Right now, governments have the ability to inflate their currencies to pay for their excessive spending. If non-governmental instruments become stronger than reserve currencies then it will create a novel situation where they can't inflate away the debt even if every other government is doing it. That is new territory. Companies that generate and preserve value on a global basis will have financial instruments that are de facto currencies, much in the way gold is.

That would be an interesting time.

4 comments

National currencies are legal tender in the issuing nation (or in EU Euro states, in case of the Euro), while everything else isn't. This makes a lot of difference.
Companies do have "currencies" that can hold value independent of FX - secured bonds. Otherwise, commodities take the role of liquid non-fiat value holders. Substituting a government-backed currency with a corporate-backed one is a terrible idea given that a corporate is subjugated to a sovereign (and pays its debt in sovereign currency [ignoring the marginal role in-kind bond payments play]). Thus, one is accepting an inherently inferior proposition.

It should be noted, though, that many multinationals' bonds trade healthier than many sovereigns' currencies.

Er, bonds are denominated in currencies. There is no independent value.
One can just as easily say that currencies are denominated in assets. When valuing a currency one inevitably resorts to trade flow and capital production statistics. A better way to think of these flows is as swaps instead of "buying" things with money.

In the modern banking system Treasury bonds function just as much as money as Federal Reserve notes (which are technically a debt). Before the crisis AAA corporate bonds were accepted as collateral nearly on par with Treasury bonds.

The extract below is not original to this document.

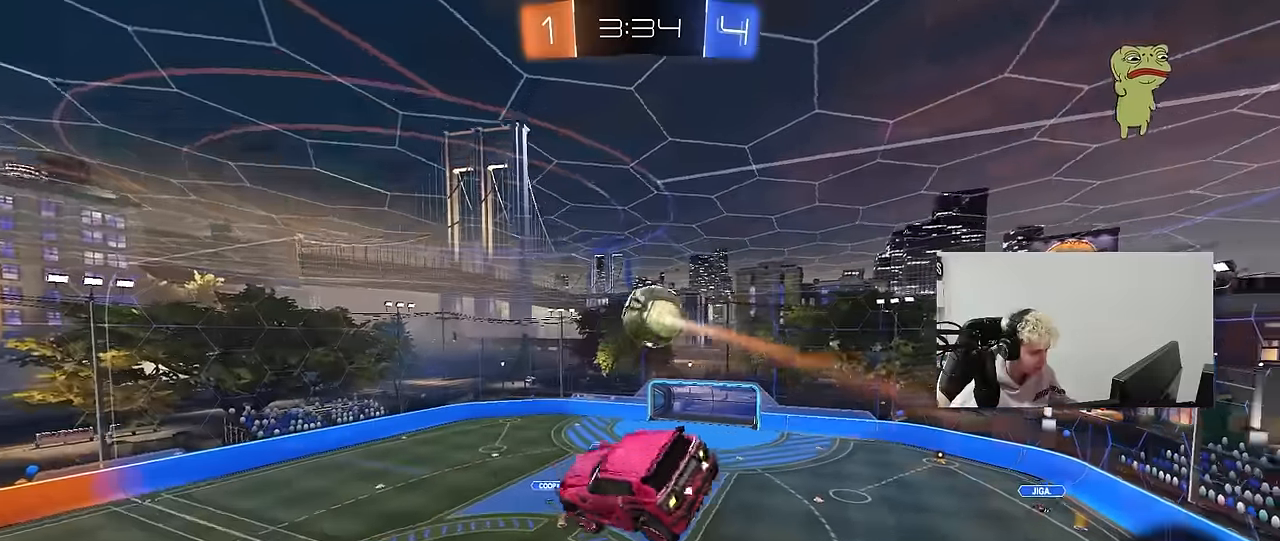
{"keys": ["a", "shift"], "mouse": [], "mouse_move": "still", "events": [[67, "w", "down"], [217, "w", "up"]]}
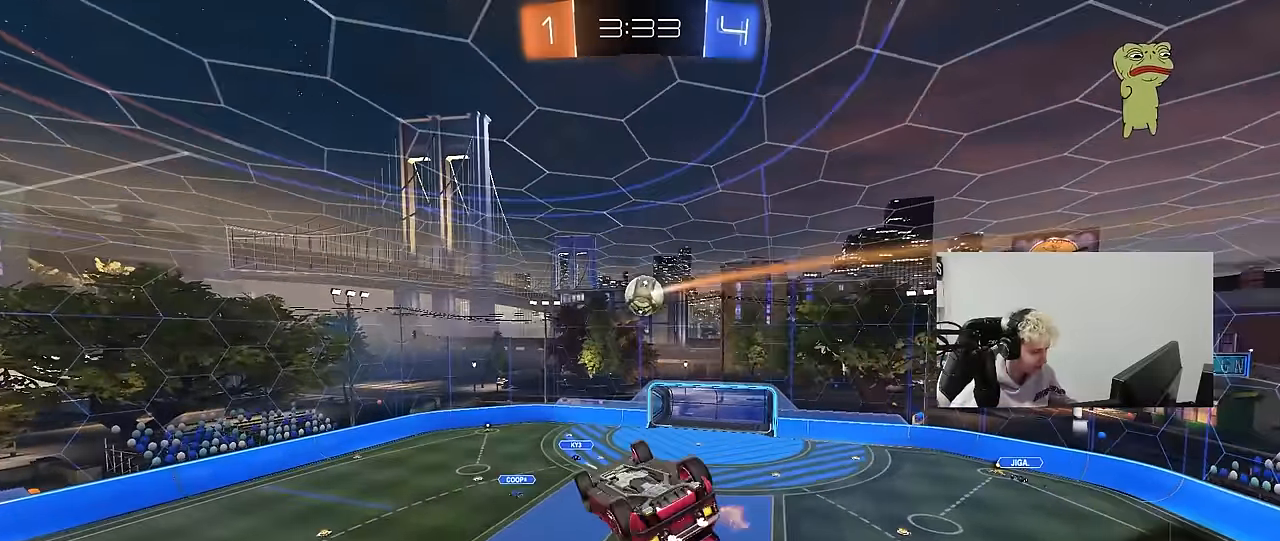
{"keys": [], "mouse": [], "mouse_move": "still", "events": [[367, "a", "up"], [367, "shift", "up"]]}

The above is why this only applies to truly global multinationals that have their assets liberally distributed around the world. The risk exposure of a single government going rogue is mitigated by any particular government only having access to a fraction of the assets. If several governments go rogue at once then you have bigger problems to worry about.
True - I just assumed multinationals given that the discussion is on sponsoring units of account to compete with sovereign currencies. I should have been clearer about that.
I believe under either Solvency II or Basel III regulations, a corporation can't have a higher credit rating than its sovereign (e.g. whose currency its debt is issued in). But nevertheless, you are correct - it can have a better rating than sovereigns other than its own. Would you rather be holding BMW or Greek bonds right now, tho' they are both denominated in Euros.
How is that debt denominated in non-national-currency? In shares of stock?